In 1961 Milne was appointed Dominion Sculptor of Canada. The first woman to hold the position, she was selected over nearly 20 other applicants. During her career, which lasted until her retirement in 1993, she completed for the Centre Block of the Parliament of Canada a cycle of twelve stained-glass windows depicting the floral emblems of Canada's provinces and territories. She oversaw the restoration of the ceiling in the House of Commons, and carved a 120-foot long frieze depicting the history of Canada until World War I, which was carved on site between 1962 and 1974.

Although Milne was required to work within a Gothic Revival framework, she worked to incorporate elements of Canadian history that went beyond stereotypical symbols like maple leaves or beavers. As Sandra Alfoldy explains: "In Milne's realistic approach to Canada's history, bored monarchs and exhausted explorers are bound in with the social injustices behind the founding of the country." She points to the narratives depicted in Milne's piece "History of Canada Frieze" which depicts the expulsion of Acadians in 1755 and positions Indigenous peoples as strong and positive social players as an example.

In her role as Dominion Sculptor Milne created work for other government organizations as well, including the chair used by the speaker of the council of the Northwest Territories.
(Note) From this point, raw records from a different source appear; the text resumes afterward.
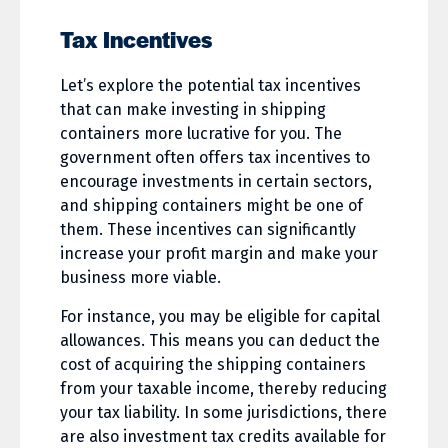
Tax Incentives
Let’s explore the potential tax incentives
that can make investing in shipping
containers more lucrative for you. The
government often offers tax incentives to
encourage investments in certain sectors,
and shipping containers might be one of
them. These incentives can significantly
increase your profit margin and make your
business more viable.
For instance, you may be eligible for capital
allowances. This means you can deduct the
cost of acquiring the shipping containers
from your taxable income, thereby reducing
your tax liability. In some jurisdictions, there
are also investment tax credits available for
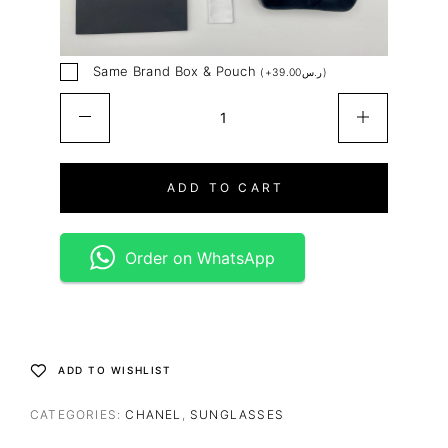
Same Brand Box & Pouch
(
+
39.00
ر.س
)
ADD TO CART
Order on WhatsApp
ADD TO WISHLIST
CATEGORIES:
CHANEL
,
SUNGLASSES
At her retirement she was succeeded by Maurice Joanisse, who had begun his career as a carver under her tutelage.

Milne also published wood engravings and illustrated books during her career. Later in life the art of carving became difficult for her, and she taught herself instead to create art using a computer. She was a member of the Order of Canada, to which she was named in 1988.

Milne died at her Ottawa home on May 17, 2014.